# [REQUIRED ACTIONS]
1. From the collard greens stir-fry post, list the foods that the sentence beginning "Some collard greens from the garden" says go into the stir-fry.
2. Extend the collard greens stir-fry post, starting after its final sentence.

# [DOCUMENT SEGMENT]
Segment Open
Collard Greens Stir Fry with Fried Tofu

Collard Greens Stir Fry with Fried Tofu



Fall greens from last year are at the end of their lifecycle, flowering and going to seed now. If I am not too lazy, I hope to save the seeds and use it again this year.

After the cold winter, it is refreshing to see the hardy annual greens in the garden survive and thrive till they give up: Kale, Chard, and Collard greens. Arugula has flowered and gone to seed as well. Time to dig up the patch and start afresh...

Anyway, I have been incorporating these greens from the garden in my cooking lately. Collard greens is a special favorite thanks to their sturdy leaves and their tender stems that cook up easily.


Collard Greens Stir Fry with Fried Tofu



Some collard greens from the garden, plus  carrots, and bell peppers, along with hunks of onion-flavored fried tofu come together in this simple stir-fry. Use any favorite stir-fry sauce, I tend to go with whatever is handy to throw together and am in the mood for, and I don't measure exactly.
Segment Closed
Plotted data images
Segment Open
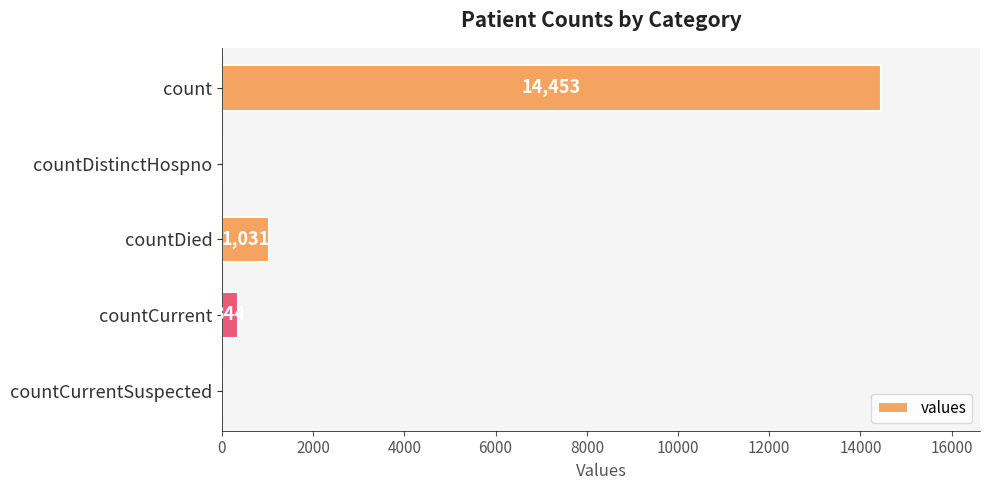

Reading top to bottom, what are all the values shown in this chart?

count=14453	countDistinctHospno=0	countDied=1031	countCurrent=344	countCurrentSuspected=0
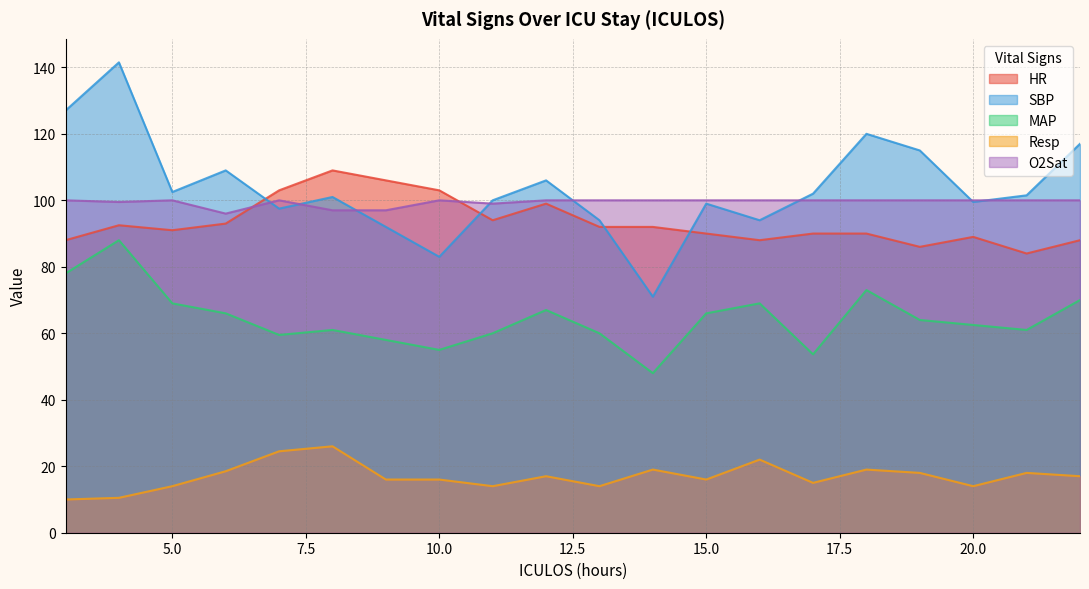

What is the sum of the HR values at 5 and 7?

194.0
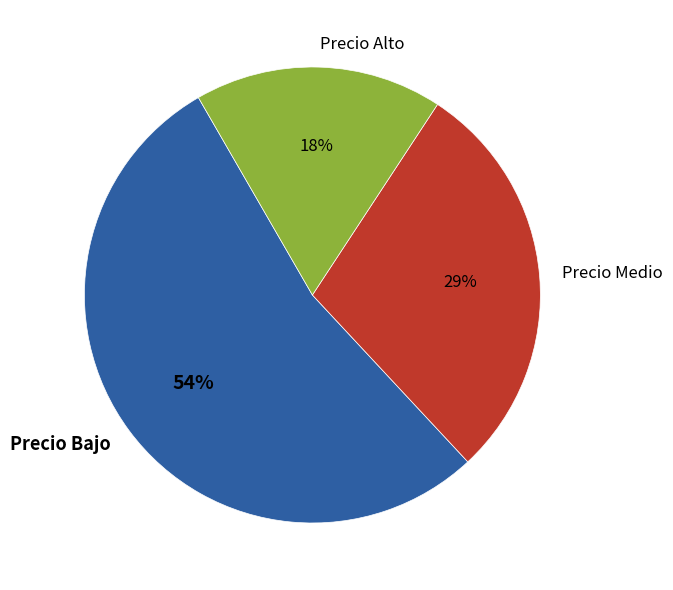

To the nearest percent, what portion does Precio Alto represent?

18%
Segment Closed
# [EXPECTED OUTPUTS]
1.
- Collard greens
- Carrots
- Bell peppers
- Onion-flavored fried tofu

2.
Spring onion and garlic shoots have been popping up, fresh and happy as ever so I liberally garnish the dishes with these beauties.

Bui's Natural Tofu is my go-to store for getting tofu that I enjoy.
(Disclaimer: I have no affiliation with Bui's Natural Tofu)


Ingredients
Onion flavored fried tofu (pictured in buinaturaltofu.com)
Carrots
Red and green bell peppers
2 cups chopped collard greens, stem and all

Flavoring:
Braggs Liquid Aminos (or soy sauce, if preferred)
Tamari
Sesame oil
Rice vinegar
Mirin
Agave nectar or Grape Molasses (or, just brown sugar is fine)
freshly grated ginger
minced fresh garlic

Preparation
  1. Heat some sesame oil in a pan, add the ginger and garlic, and stir fry till aromatic, then add the bell peppers, carrots and collard greens
  2. Combine the rest of the ingredients for the stir-fry sauce, adjust flavors to taste and keep handy; usually, I make more than needed and save the rest for another day
  3. When veggies are slightly tender, add in the sauce, stir fry, and finish cooking.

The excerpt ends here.